**WHAT YOU WILL DO:** Among the entries below, the lines from the one with "right shoulder: (55, 119)" up to and including the one with "left elbow: (90, 74)" are to be restated exactly, without pictures.

**RECORDS TO USE:**
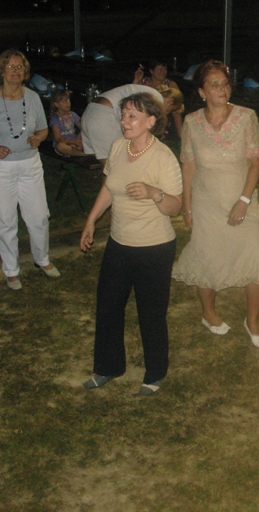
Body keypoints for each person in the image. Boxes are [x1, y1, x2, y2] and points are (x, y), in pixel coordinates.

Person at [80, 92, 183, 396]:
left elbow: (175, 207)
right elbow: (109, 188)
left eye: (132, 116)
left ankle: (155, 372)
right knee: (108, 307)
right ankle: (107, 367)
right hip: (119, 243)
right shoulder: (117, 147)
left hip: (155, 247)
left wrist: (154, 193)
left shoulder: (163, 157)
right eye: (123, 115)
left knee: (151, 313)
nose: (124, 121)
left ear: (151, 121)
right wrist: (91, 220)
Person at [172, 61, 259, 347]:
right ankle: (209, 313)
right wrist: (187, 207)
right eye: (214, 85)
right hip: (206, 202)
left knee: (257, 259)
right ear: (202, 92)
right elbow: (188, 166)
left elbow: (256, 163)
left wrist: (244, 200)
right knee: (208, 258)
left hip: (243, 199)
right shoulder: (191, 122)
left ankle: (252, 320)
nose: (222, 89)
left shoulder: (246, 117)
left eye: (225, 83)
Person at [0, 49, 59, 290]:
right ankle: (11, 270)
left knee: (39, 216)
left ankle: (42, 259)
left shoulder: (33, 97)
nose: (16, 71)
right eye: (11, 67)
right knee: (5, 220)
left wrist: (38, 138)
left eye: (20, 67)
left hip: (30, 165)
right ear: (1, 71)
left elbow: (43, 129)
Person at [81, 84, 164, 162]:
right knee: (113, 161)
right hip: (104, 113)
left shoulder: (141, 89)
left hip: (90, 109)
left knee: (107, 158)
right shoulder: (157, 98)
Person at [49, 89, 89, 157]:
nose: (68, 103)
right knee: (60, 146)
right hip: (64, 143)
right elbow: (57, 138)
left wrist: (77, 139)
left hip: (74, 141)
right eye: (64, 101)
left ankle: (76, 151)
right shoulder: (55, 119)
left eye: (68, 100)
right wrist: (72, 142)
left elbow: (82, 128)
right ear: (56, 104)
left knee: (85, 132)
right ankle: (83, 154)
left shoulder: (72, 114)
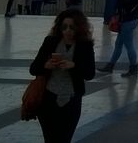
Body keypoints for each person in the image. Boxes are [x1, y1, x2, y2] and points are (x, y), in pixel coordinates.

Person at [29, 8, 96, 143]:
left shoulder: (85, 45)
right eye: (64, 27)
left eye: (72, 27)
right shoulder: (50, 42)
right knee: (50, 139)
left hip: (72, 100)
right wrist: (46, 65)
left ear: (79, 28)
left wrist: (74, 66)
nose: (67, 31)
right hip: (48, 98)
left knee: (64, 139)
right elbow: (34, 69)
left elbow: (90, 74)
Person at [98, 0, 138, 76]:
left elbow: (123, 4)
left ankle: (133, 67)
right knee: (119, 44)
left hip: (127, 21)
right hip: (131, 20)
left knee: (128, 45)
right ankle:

**ANSWER BOX:**
right shoulder: (55, 119)
left eye: (68, 100)
right wrist: (72, 142)
left elbow: (82, 128)
right ear: (56, 104)
left knee: (85, 132)
right ankle: (83, 154)
left shoulder: (72, 114)
Body keypoints for each person in the image. Boxes are [x1, y1, x2, y2] and points are (x, y), in pixel coordinates.

Person at [29, 8, 96, 143]:
left shoulder: (85, 45)
right eye: (64, 27)
left eye: (72, 27)
right shoulder: (50, 42)
right knee: (50, 139)
left hip: (72, 100)
right wrist: (46, 65)
left ear: (79, 28)
left wrist: (74, 66)
nose: (67, 31)
right hip: (48, 98)
left knee: (64, 139)
right elbow: (34, 69)
left elbow: (90, 74)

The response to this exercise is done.